Statewide Science Assessment (Grade 5)

Florida Statewide Science Assessment given annually in grade 5 covering NGSSS Science.

When given:
spring
Frequency:
annual
Official source
Common Questions
  • What does fifth grade science cover this year?

    Students study four big areas: how scientists work, Earth and space, living things, and matter and energy. They run experiments, look at the water cycle and weather, learn how plants and animals depend on each other, and explore forces like gravity and pushes and pulls.

  • How can I help my child with science at home?

    Ask testable questions during everyday moments. Why did the puddle disappear? What makes the ball roll faster? Then try a small test together. Cooking, gardening, and watching the weather all count, and 10 minutes of curiosity beats a worksheet.

  • Do students need to memorize a lot of science vocabulary?

    Some words matter, like cell, force, energy, and atmosphere. But the goal is understanding, not memorizing. If students can explain an idea in their own words and give an example, the vocabulary will stick.

  • How should I sequence the four strands across the year?

    Most teachers anchor the year in Nature of Science and weave it through every unit. A common order is Earth and space in the fall, life science in the winter, and physical science in the spring, so outdoor weather and ecosystem work lands when it fits the season.

  • Which topics usually need the most reteaching?

    Cells and ecosystems give students trouble because the scale is hard to picture. The difference between weight and mass, and between heat and temperature, also needs more time than the pacing guide suggests. Plan extra hands-on practice for these.

  • What does mastery look like by the end of the year?

    Students can plan a simple experiment, collect data, and explain what the results mean. They can describe how energy moves through a food web, what causes day and night, and how matter changes state. They tell the difference between a hypothesis, a theory, and a model.

  • My child says science is boring.

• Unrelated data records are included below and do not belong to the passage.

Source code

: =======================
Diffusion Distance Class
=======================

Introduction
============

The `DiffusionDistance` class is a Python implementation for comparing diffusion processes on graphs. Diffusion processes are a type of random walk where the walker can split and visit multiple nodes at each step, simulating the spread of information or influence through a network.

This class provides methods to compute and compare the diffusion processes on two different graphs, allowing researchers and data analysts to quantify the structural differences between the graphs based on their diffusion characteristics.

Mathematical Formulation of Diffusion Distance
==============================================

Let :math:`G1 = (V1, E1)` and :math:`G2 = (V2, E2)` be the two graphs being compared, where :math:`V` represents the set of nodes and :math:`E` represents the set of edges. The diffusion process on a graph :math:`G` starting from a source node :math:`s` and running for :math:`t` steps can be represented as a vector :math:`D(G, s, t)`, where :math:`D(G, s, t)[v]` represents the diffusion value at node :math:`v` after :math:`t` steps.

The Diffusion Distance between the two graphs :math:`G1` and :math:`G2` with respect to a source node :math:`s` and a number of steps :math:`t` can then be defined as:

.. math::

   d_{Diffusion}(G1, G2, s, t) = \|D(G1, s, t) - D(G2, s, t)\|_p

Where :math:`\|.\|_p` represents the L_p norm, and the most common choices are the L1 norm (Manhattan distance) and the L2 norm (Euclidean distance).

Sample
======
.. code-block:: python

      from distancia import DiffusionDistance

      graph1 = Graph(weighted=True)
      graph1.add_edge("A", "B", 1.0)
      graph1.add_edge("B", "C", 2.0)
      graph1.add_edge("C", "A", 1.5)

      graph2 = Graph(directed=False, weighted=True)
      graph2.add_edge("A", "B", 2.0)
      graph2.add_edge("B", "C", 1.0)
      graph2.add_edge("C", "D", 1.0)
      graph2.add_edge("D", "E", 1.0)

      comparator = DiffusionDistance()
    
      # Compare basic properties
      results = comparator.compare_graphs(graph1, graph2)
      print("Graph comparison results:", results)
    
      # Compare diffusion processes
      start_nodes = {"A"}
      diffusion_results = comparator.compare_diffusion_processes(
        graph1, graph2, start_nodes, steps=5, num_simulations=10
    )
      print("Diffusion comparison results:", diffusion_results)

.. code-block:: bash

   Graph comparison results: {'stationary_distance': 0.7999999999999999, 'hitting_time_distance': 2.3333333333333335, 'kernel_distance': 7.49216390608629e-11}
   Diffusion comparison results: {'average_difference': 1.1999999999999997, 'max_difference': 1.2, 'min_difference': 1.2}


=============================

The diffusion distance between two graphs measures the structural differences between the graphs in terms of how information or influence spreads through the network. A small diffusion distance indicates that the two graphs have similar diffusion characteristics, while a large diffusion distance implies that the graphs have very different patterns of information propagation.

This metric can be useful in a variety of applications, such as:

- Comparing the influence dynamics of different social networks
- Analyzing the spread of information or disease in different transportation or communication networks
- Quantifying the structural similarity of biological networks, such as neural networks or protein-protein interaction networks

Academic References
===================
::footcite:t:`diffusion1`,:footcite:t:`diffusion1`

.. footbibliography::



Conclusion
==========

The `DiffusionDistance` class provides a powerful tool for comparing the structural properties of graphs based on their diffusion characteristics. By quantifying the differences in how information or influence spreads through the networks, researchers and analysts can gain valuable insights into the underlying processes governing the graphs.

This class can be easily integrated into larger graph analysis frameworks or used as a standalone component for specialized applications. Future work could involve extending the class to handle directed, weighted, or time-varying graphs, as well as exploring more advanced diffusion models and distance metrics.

What can I do?

    Trade the textbook feeling for a real question. Sink or float in the bathtub, shadows across the yard at different times of day, or what happens to a banana left out for a week. Let students predict first, then check. Being wrong is part of the fun.

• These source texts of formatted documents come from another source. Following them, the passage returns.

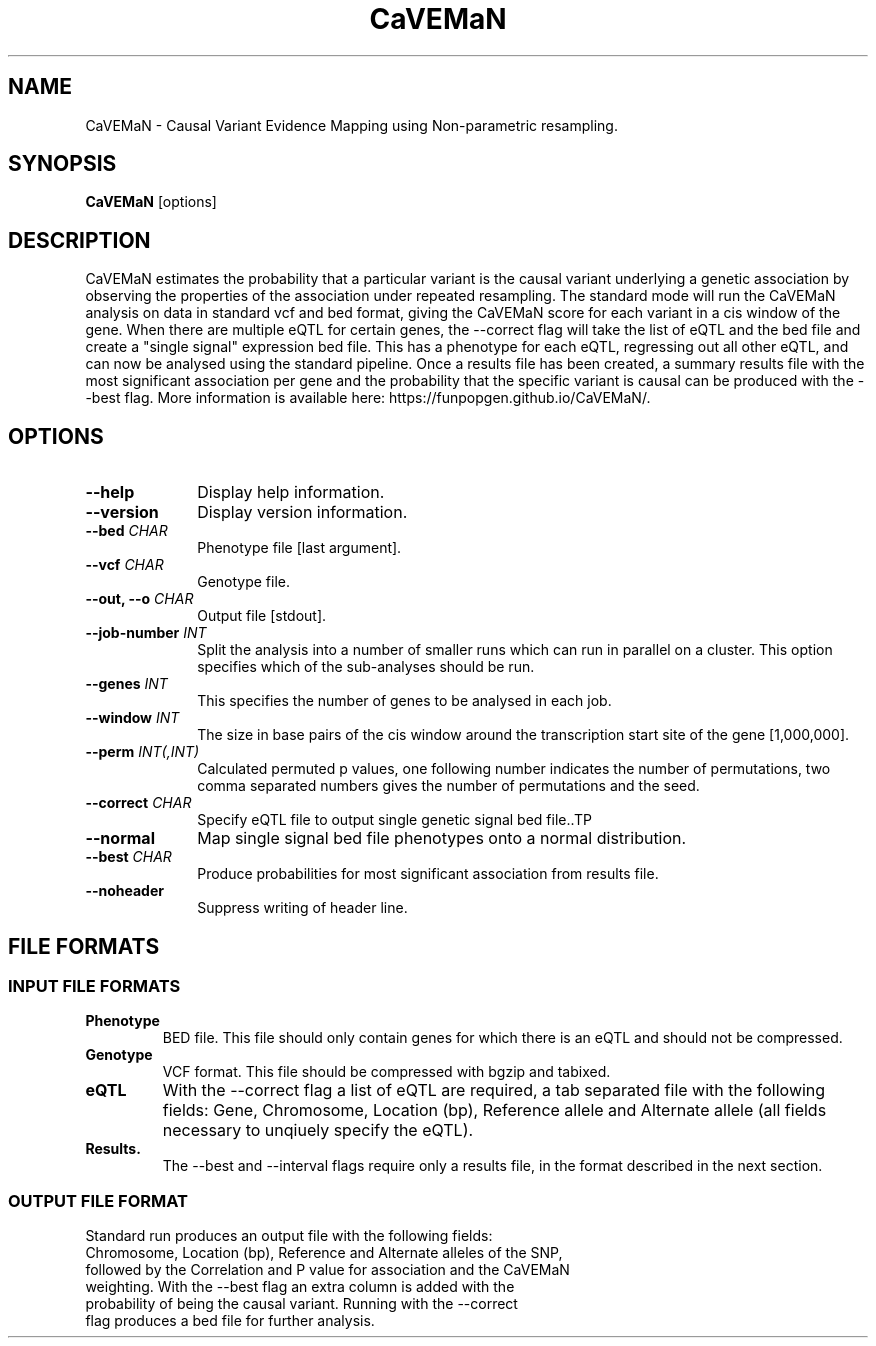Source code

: .TH CaVEMaN 1 "21st May 2016" "CaVEMaN-1.0.0" "Statistical genetics"
.SH NAME
.PP
CaVEMaN \- Causal Variant Evidence Mapping using Non-parametric resampling.
.\"The GPL v3 License
.\"
.\"   Copyright (C) 2016 University of Geneva.
.\"
.\"   Author: Andrew Brown <andrew.brown@unige.ch>
.\"
.\"   This program is free software: you can redistribute it and/or modify
.\"   it under the terms of the GNU General Public License as published by
.\"   the Free Software Foundation, either version 3 of the License, or
.\"   (at your option) any later version.
.\"
.\"   This program is distributed in the hope that it will be useful,
.\"   but WITHOUT ANY WARRANTY; without even the implied warranty of
.\"   MERCHANTABILITY or FITNESS FOR A PARTICULAR PURPOSE.  See the
.\"   GNU General Public License for more details.
.\"
.\"   You should have received a copy of the GNU General Public License
.\"   along with this program. If not, see <http://www.gnu.org/licenses/>.
.\"
.SH SYNOPSIS
.PP
.B CaVEMaN
.RB [options]

.SH DESCRIPTION
.PP
CaVEMaN estimates the probability that a particular variant is the causal variant underlying a genetic association by observing the properties of the association under repeated resampling. The standard mode will run the CaVEMaN analysis on data in standard vcf and bed format, giving the CaVEMaN score for each variant in a cis window of the gene. When there are multiple eQTL for certain genes, the --correct flag will take the list of eQTL and the bed file and create a "single signal" expression bed file. This has a phenotype for each eQTL, regressing out all other eQTL, and can now be analysed using the standard pipeline. Once a results file has been created, a summary results file with the most significant association per gene and the probability that the specific variant is causal can be produced with the --best flag. More information is available here: https://funpopgen.github.io/CaVEMaN/.

.SH OPTIONS
.TP 10
.B --help
Display help information.
.TP
.B --version
Display version information.
.TP
.BI "--bed " CHAR
Phenotype file [last argument].
.TP
.BI "--vcf " CHAR
Genotype file.
.TP
.BI "--out, --o " CHAR
Output file [stdout].
.TP
.BI "--job-number " INT
Split the analysis into a number of smaller runs which can run in parallel on a cluster. This option specifies which of the sub-analyses should be run.
.TP
.BI "--genes " INT
This specifies the number of genes to be analysed in each job.
.TP
.BI "--window " INT
The size in base pairs of the cis window around the transcription start site of the gene [1,000,000].
.TP
.BI "--perm " INT(,INT)
Calculated permuted p values, one following number indicates the number of permutations, two comma separated numbers gives the number of permutations and the seed.
.TP
.BI "--correct " CHAR
Specify eQTL file to output single genetic signal bed file..TP
.TP
.B --normal
Map single signal bed file phenotypes onto a normal distribution.
.TP
.BI "--best " CHAR
Produce probabilities for most significant association from results file.
.TP
.B --noheader
Suppress writing of header line.

.SH FILE FORMATS
.HP
.SS INPUT FILE FORMATS
.TP
.B Phenotype
BED file. This file should only contain genes for which there is an eQTL and should not be compressed.
.TP
.B Genotype
VCF format. This file should be compressed with bgzip and tabixed.
.TP
.B eQTL
With the --correct flag a list of eQTL are required, a tab separated file with the following fields: Gene, Chromosome, Location (bp), Reference allele and Alternate allele (all fields necessary to unqiuely specify the eQTL).
.TP
.B Results.
The --best and --interval flags require only a results file, in the format described in the next section.
.HP
.SS OUTPUT FILE FORMAT
.TP
Standard run produces an output file with the following fields: Chromosome, Location (bp), Reference and Alternate alleles of the SNP, followed by the Correlation and P value for association and the CaVEMaN weighting. With the --best flag an extra column is added with the probability of being the causal variant. Running with the --correct flag produces a bed file for further analysis.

  • How do I know my child is ready for middle school science?

    Look for a student who asks why, suggests a way to find out, and can read a simple chart or graph without panic. They should be able to write a few sentences explaining what happened in an experiment and why. Confidence with measurement and units matters too.

  • How much of the year should be hands-on investigation?

    Aim for at least one investigation per unit where students plan part of the work themselves, not just follow steps. Short, frequent labs build stronger habits than rare big projects. Even a 15-minute observation with a notebook counts as real science work.